How well does it work on `arr = [0, 1000, 10^14]`?

How, if any, can one find an optimal value for ts?

``````function countmap3(v, ts)
m,M =extrema(v)
if (M-m)/length(v)>ts
countmap(v)
else
res=fill(0,M-m+1)
for i in eachindex(v)
res[v[i]-m+1]+=1
end
return Pair.(m:M,res)
end
end
``````

Perhaps the strategy used to establish when it is better to use a sparse array instead of a dense array could be applicable in this case too?

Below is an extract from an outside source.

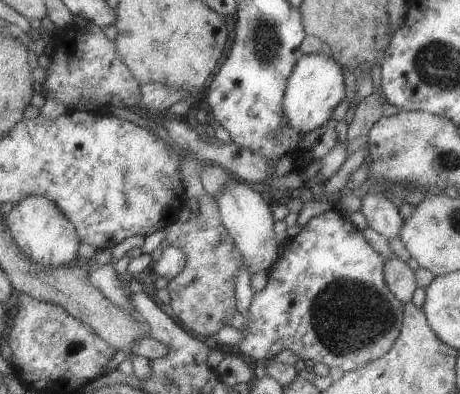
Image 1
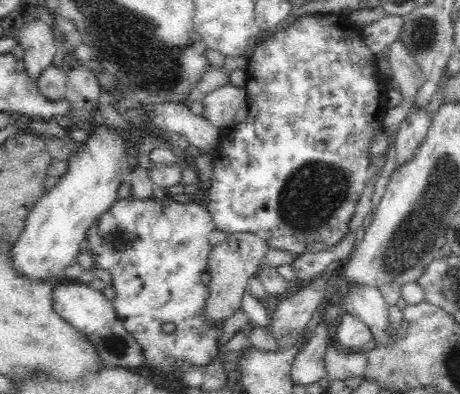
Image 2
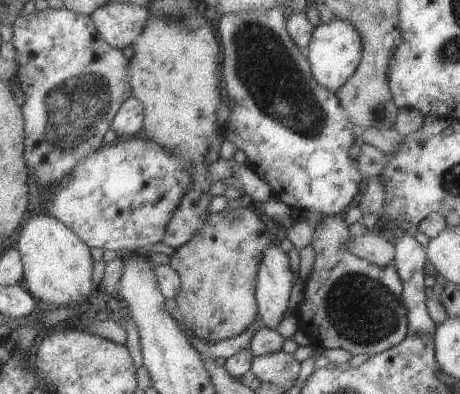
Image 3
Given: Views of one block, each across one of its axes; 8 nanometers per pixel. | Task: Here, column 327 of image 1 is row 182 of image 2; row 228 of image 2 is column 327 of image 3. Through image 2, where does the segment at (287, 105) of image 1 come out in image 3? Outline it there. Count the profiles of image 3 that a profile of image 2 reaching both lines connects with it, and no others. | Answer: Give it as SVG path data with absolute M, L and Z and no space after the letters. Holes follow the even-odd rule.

Calculating the `extrema` requires scanning through `v`, and isn’t so cheap to begin with. There are tradeoffs. `countmap` should have good optimization effort invested in it, as it is ubiquitous.

It’s a good method if you know an upper bound on the range of values, for example if the values are of type `Int8`, or represent some limited physical or logical quantity.

But, wanting to use the Dataframes “trick”, I don’t see any alternatives.